I want that, by definition of uniformly continuous we have for all $V \in \mathcal{F}(0_F)$ there exists $U \in \mathcal{F}(0_E)$ such that if $x_1,x_2 \in A$ and $x_1-x_2 \in U$ implies $$f(x_1)-f(x_2) \in V$$ where $0_E$ and $0_F$ denote the origin of $E$ and $F$ respectively.
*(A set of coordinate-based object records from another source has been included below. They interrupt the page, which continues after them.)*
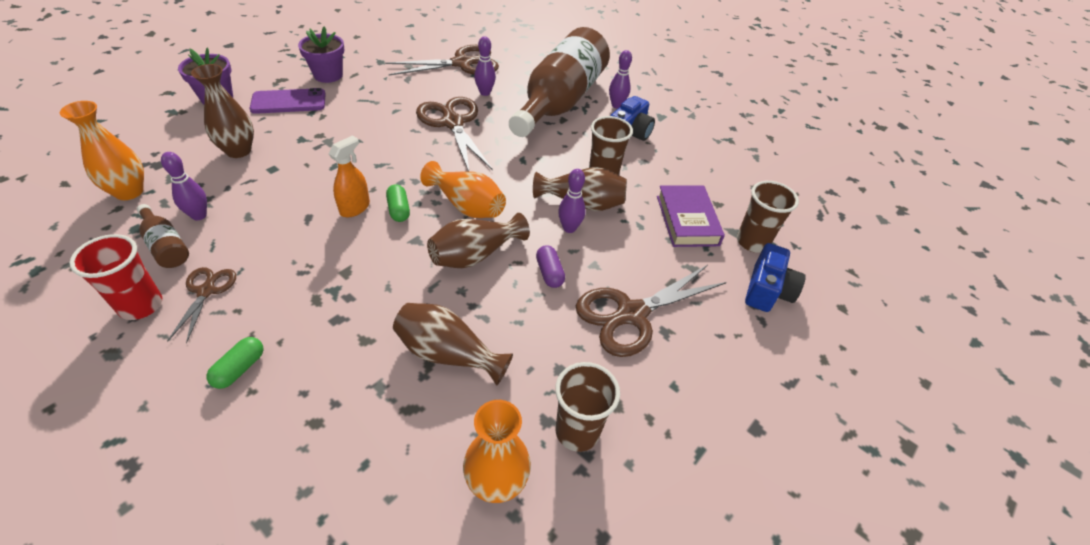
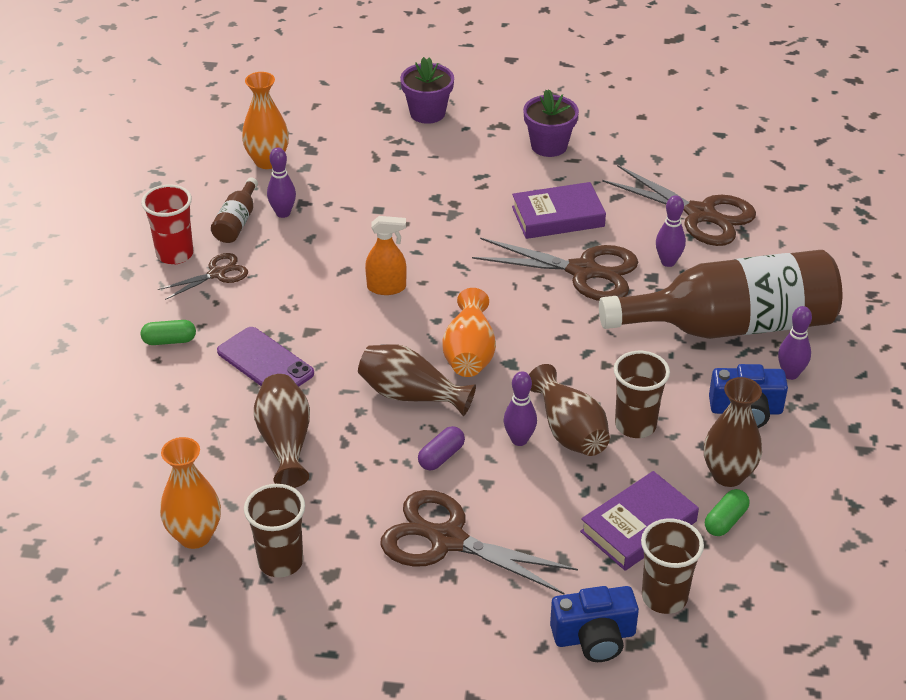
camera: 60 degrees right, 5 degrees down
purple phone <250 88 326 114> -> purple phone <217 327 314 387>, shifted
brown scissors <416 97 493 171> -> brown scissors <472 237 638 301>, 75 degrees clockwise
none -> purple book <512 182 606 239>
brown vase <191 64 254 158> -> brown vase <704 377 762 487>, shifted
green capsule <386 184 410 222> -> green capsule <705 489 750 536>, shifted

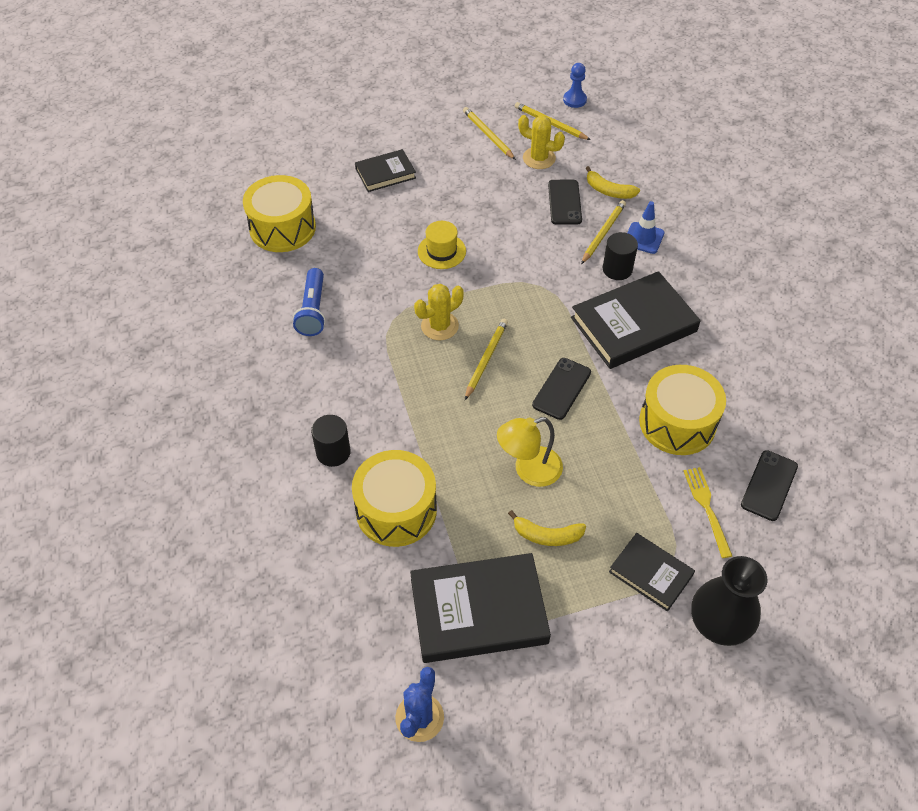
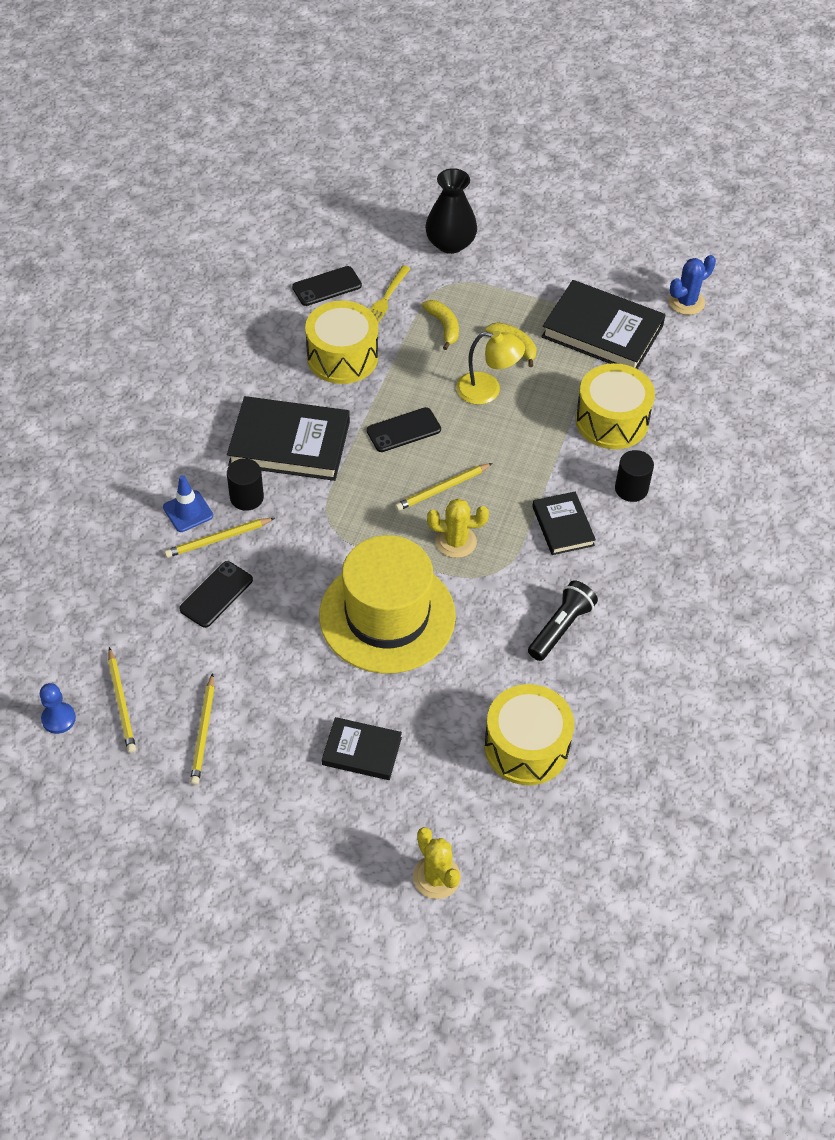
camera: 145 degrees left, 0 degrees up
yellow hat <418 221 466 269> -> yellow hat <319 535 456 674>, x2.34
yellow cactus <518 115 565 169> -> yellow cactus <413 827 461 899>, shifted
yellow banana <586 166 640 199> -> yellow banana <422 300 459 350>, shifted
blue flashlight <293 268 326 336> -> black flashlight <528 580 598 661>
black book <609 533 695 611> -> black book <532 492 596 555>, shifted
Moreover $ \mathcal{F}(0_E)$ and $ \mathcal{F}(0_F)$ are the filters of neighborhoods of the origins.
But, I am not able to tie these facts with continuity, since the definition of continuity is via $f$ inverse images.
Fix $x\in A$ and let $V$ be an open set around $f(x)$. Then $-f(x)+V\in\mathcal{F}(0_F)$, so there exists $U\in\mathcal{F}(0_E)$ such that $x_1,x_2\in A$ with $x_1-x_2\in U$ implies $f(x_1)-f(x_2)\in -f(x)+V$. Consequently, $(x+U)\cap A$ is an open set in $A$ containing $x$ such that $f((x+U)\cap A)\subset V$, so $f$ is continuous at $x$ for all $x\in A$.
Edit: For clarity, the notion of continuity I used here is that a function between topological spaces $f:X\to Y$ is continuous if and only if for every $x\in X$ and every open set $V$ in $Y$ containing $f(x)$, there exists an open set $U$ in $X$ containing $x$ such that $f(U)\subset V$. It is a standard exercise in topology that this is equivalent to other definitions of continuous.